Photo by Elise Swopes

Live in Portland December 4, 2017 | Holocene

Jamila Woods’s HEAVN is her first solo album after two releases with M&O, and guest starring on attention-grabbing singles like Donnie Trumpet & The Social Experiment’s “Sunday Candy” and Macklemore and Ryan Lewis’ “White Privilege ll.”  A breakout on SoundCloud, the full length was re-released this year physically and digitally by Jagjaguwar, the indie Midwestern label that likes to push avant sounds past their niches. Her new independence as an artist at 26 years old allows the suavely autobiographical record debut to show evocative strength and originality.

Woods grew up singing in the children’s choir at her grandmother’s church, and though she soloed a lot, that energy of community and spirit invigorates HEAVN. But the sung and rapped narratives of songs like “VRY BLK,” “LSD,” and “Lonely” reveal the love for poetry that also started when she was in high school. Although she is busting into the music mainstream, she still works full-time at Young Chicago Authors, mentoring spoken word performers. That knack for empowering others seems a sweetly sisterly spirit in her own words and music. She had to take a break as Associate Art Director for the institution, but she’s bringing that same fire to audiences that she shares with fellow scene alums Chance the Rapper, Saba and Noname.

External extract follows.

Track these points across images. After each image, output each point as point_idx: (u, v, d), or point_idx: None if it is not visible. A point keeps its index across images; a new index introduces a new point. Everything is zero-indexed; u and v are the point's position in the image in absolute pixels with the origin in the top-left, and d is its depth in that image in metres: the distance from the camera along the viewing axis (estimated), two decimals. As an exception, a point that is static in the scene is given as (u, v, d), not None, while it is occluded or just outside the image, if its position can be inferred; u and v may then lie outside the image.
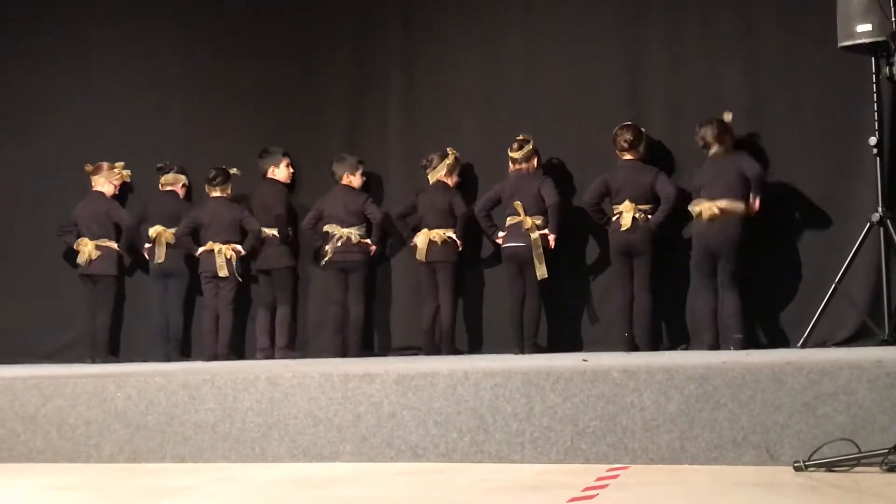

Her various influences make HEAVN a richly creative delight, which folds in lyrics by prog and punk pop bands, friends’ tweets and the works of authors like Gwendolyn Brooks and Toni Morrison. Having officially graduated from Brown with majors in Africana Studies, Theatre and Performance Studies, Woods moved back to Chicago. Her solo work draws deeper from her childhood, using black folktales and children’s hand games, creating pop from spiritual hip-hop to help the cause for black liberation from violence and despair. Don’t miss her live, as the elemental beauty of her lyrical imagery is also evoked in the shimmering awesomeness of her soulful voice and physical performances of her imaginative musical compositions.